İngilizce - Türkçe
sıklık sırası: 113 GREAT = [greyt] adjective
1 büyük, kocaman * eşanlamlı : big, large, huge, enormous, immense, colossal, gigantic * karşıtanlamlı : small
İngilizce örnek : It was a great mistake.
Türkçe çevirisi : Büyük bir hataydı.
İngilizce örnek : I have great respect for her ideas.
Türkçe çevirisi : Onun fikirlerine büyük saygım vardır.
İngilizce örnek : He's reading something with great interest.
Türkçe çevirisi : Büyük bir ilgi ile bir şey okuyor.

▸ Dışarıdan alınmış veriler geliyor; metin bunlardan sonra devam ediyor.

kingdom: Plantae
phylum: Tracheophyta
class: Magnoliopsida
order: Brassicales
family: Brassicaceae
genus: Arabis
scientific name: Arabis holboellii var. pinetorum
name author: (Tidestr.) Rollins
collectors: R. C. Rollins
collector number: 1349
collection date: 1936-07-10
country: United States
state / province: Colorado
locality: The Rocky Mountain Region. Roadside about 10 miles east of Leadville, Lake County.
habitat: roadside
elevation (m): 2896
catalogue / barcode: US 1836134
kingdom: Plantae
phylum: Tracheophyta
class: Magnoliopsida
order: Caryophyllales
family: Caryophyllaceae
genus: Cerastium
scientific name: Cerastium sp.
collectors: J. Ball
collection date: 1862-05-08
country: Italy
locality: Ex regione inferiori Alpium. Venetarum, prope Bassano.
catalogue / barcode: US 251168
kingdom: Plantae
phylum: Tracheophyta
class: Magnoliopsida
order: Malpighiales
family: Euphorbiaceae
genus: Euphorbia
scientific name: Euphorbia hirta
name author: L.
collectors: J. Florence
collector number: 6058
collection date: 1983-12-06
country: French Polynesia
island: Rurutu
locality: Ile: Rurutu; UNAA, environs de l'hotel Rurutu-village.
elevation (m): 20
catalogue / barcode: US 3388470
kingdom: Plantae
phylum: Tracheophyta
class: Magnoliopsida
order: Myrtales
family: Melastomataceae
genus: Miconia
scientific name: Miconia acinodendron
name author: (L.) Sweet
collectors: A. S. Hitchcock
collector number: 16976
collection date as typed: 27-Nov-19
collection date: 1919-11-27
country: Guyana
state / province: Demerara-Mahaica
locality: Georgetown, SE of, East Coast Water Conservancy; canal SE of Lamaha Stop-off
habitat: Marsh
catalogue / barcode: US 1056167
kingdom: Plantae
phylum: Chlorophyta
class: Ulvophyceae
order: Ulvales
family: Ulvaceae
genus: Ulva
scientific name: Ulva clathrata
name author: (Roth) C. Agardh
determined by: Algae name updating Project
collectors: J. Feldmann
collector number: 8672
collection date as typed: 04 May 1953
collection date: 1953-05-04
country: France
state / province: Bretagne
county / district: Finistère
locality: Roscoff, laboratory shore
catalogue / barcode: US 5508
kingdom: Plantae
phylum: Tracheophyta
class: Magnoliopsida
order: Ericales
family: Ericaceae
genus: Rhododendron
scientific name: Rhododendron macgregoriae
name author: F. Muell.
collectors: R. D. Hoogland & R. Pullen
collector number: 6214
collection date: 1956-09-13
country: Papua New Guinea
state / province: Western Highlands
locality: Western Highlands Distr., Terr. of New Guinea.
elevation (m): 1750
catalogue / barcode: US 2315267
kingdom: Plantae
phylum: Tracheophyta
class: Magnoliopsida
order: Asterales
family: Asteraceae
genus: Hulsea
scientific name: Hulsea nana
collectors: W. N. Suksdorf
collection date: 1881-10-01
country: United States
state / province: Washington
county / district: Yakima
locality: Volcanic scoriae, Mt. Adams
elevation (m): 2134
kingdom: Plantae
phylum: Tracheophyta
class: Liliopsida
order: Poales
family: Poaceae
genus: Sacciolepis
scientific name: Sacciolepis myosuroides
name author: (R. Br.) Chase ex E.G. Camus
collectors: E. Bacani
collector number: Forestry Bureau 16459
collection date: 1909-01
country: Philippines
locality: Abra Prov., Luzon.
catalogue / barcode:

2 harika, çok iyi * eşanlamlı : excellent, wonderful, marvellous * karşıtanlamlı : awful
İngilizce örnek : You are great.
Türkçe çevirisi : Harikasın.
İngilizce örnek : I had a great time in Antalya.
Türkçe çevirisi : Antalya’da harika vakit geçirdim.
İngilizce örnek : He was a great friend of mine.
Türkçe çevirisi : Harika bir arkadaşımdı.
3 önemli, büyük, başaralı, ünlü * eşanlamlı : important, noteworthy, significant, distinguished * karşıtanlamlı : insignificant, trivial
İngilizce örnek : Atatürk was a great leader.
Türkçe çevirisi : Atatürk büyük bir liderdi.
İngilizce örnek : That was a great achievement.
Türkçe çevirisi : O büyük bir başarıydı.
* a great deal (of) = çok
İngilizce örnek : His dog barks a great deal.
Türkçe çevirisi : Köpeği çok havlıyor.
İngilizce örnek : The soldiers showed a great deal of courage.
Türkçe çevirisi : Askerler çok cesaret gösterdiler.